### TEXTE DONNÉ
________________________________________

Hugh Miller est professeur à l’Université d’Aberdeen (Royaume-Uni).

Les résultats d’une enquête dans deux pays européens font état d’un fléchissement dans le nombre des étudiants qui décident de poursuivre leurs études de sciences forestières, ce qui pourrait avoir de fortes


Diplômés de l’Université d’Aberdeen, Royaume-Uni

J.M. McIntosh




Dans de nombreux pays européens, le nombre d’étudiants qui décident d’étudier les sciences forestières à l’université ou dans un collège a fait l’objet d’un fléchissement. Des preuves anecdotiques montrent que vers la fin des années 70 – lorsque les universités et les collèges cherchaient à accroître le nombre des inscriptions, et de nouveaux programmes forestiers étaient établis dans des institutions qui ne les avaient pas fournis auparavant – la demande de places dans les programmes d’enseignement forestier allait peut-être déjà en s’affaiblissant.

Les établissements d’enseignement forestier en compétition hésitaient à admettre trop ouvertement leurs problèmes de recrutement. Cependant, au cours des années 90, le problème dans certains pays est apparu si évident que l’on a craint qu’à l’avenir le nombre de diplômés en sciences forestières pourrait se révéler insuffisant.

________________________________________

[Données de repères squelettiques]
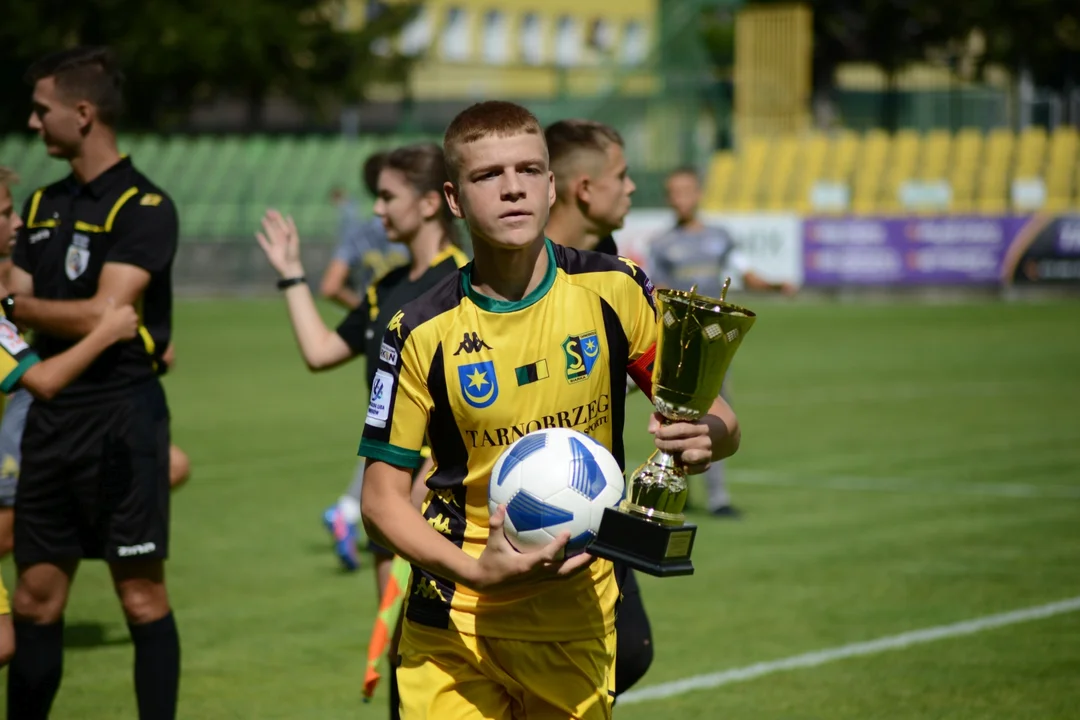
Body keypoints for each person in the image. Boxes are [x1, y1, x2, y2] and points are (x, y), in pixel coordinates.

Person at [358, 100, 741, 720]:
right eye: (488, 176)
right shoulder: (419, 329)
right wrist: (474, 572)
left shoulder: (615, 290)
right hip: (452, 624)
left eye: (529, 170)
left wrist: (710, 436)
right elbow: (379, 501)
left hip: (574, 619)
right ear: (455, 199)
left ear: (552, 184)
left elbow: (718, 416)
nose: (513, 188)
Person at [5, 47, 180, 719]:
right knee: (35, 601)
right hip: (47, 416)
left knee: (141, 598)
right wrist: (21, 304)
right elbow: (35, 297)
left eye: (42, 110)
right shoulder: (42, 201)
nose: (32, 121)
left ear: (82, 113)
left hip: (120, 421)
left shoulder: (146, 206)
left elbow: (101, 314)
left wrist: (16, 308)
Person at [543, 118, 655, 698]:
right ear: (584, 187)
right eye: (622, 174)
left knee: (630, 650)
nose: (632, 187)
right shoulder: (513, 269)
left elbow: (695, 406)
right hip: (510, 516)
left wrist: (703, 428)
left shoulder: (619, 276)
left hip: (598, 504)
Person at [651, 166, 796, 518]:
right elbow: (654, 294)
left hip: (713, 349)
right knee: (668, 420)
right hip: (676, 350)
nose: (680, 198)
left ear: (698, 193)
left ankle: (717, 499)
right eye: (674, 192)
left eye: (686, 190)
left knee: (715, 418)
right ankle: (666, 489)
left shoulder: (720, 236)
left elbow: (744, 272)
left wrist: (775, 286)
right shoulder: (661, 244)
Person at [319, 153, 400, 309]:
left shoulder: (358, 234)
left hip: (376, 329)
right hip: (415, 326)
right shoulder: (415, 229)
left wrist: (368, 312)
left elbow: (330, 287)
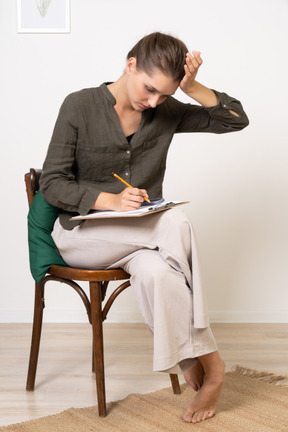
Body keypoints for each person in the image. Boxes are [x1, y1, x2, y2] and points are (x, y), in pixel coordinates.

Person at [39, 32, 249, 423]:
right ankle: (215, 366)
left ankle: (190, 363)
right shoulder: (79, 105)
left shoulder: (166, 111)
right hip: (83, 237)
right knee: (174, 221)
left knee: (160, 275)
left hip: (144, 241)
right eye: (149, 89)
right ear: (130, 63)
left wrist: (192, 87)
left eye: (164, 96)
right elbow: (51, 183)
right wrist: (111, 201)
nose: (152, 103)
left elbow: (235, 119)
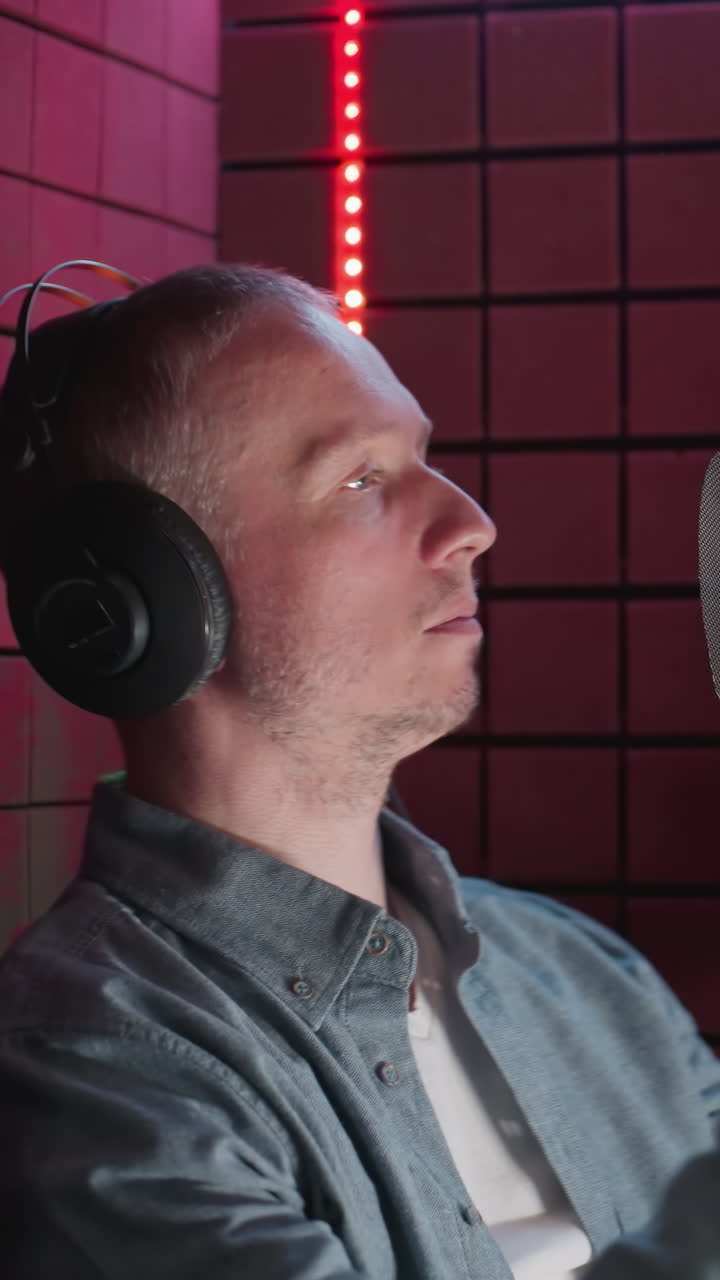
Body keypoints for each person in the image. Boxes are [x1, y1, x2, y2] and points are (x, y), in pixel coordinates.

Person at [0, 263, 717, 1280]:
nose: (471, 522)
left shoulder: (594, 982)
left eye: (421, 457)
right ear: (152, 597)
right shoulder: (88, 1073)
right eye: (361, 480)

________________________________________

### CONSIGNES DE L'EXERCICE
**A)** Recopiez le passage du texte sur l'enseignement forestier, en commençant par « J.M. McIntosh » et en allant jusqu'à « déjà en s’affaiblissant. ».
**B)** D'après le texte sur l'enseignement forestier, au cours de quelle décennie le problème est-il devenu si évident dans certains pays qu'on a craint un manque de diplômés en sciences forestières ?
**C)** Rédigez la suite du texte sur l'enseignement forestier, à partir de sa dernière phrase.

### RÉSULTATS ATTENDUS
**A)**
J.M. McIntosh




Dans de nombreux pays européens, le nombre d’étudiants qui décident d’étudier les sciences forestières à l’université ou dans un collège a fait l’objet d’un fléchissement. Des preuves anecdotiques montrent que vers la fin des années 70 – lorsque les universités et les collèges cherchaient à accroître le nombre des inscriptions, et de nouveaux programmes forestiers étaient établis dans des institutions qui ne les avaient pas fournis auparavant – la demande de places dans les programmes d’enseignement forestier allait peut-être déjà en s’affaiblissant.

**B)** Au cours des années 90.

**C)**
Le présent article résume les résultats d’une enquête parrainée par la FAO qui vise à éclaircir la situation en Allemagne et en Grande-Bretagne. Des réponses sont parvenues de quatre universités établies de longue date en Grande-Bretagne et des quatre en Allemagne qui avaient traditionnellement décerné des diplômes universitaires en sciences forestières. On a également obtenu de bonnes informations sur les diplômes et les qualifications techniques offerts par quatre universités ou collèges établis plus récemment en Grande-Bretagne (désignés dans cet article sous le nom de «nouvelles universités») assurant ainsi une couverture quasi complète. Toutefois, trois seulement des cinq Fachhochschule ou collèges allemands similaires interpellés ont répondu à l’enquête.

COMPARABILITÉ DES QUALIFICATIONS

Les universités allemandes ont envoyé des données concernant leur Diplom traditionnel qui est décerné après quatre ans et demi d’études. Ces dernières années, conformément à l’Accord de Bologne – un engagement visant à harmoniser l’enseignement universitaire en Europe – le Diplom est remplacé ou augmenté par une licence de trois ans suivie d’une maîtrise de deux ans (dont six mois pourraient être consacrés à des travaux pratiques).

En Ecosse prévaut une licence ordinaire de trois ans ou une licence ès sciences avec distinction. En Grande-Bretagne et au Pays de Galles, le grade universitaire de premier cycle s’obtient après deux ans plus un an pour la distinction. En Grande-Bretagne, il est aussi possible, dans les nouvelles universités et certains collèges, de passer d’une qualification technique à une licence ès sciences avec une année supplémentaire d’études.

Pour les besoins de la présente enquête, le Diplom allemand, la maîtrise allemande et la licence anglaise avec distinction sont considérés comme des qualifications équivalentes et désignés sous le nom de «diplômes».

En Allemagne et en Grande-Bretagne, on peut obtenir une qualification ou certificat technique de haut niveau qui renforce les études pratiques; en Grande-Bretagne il s’agit d’un diplôme qu’il ne faut pas confondre avec le Diplom allemand. Dans la présente enquête ces différentes qualifications sont regroupées et désignées par l’expression «qualifications techniques».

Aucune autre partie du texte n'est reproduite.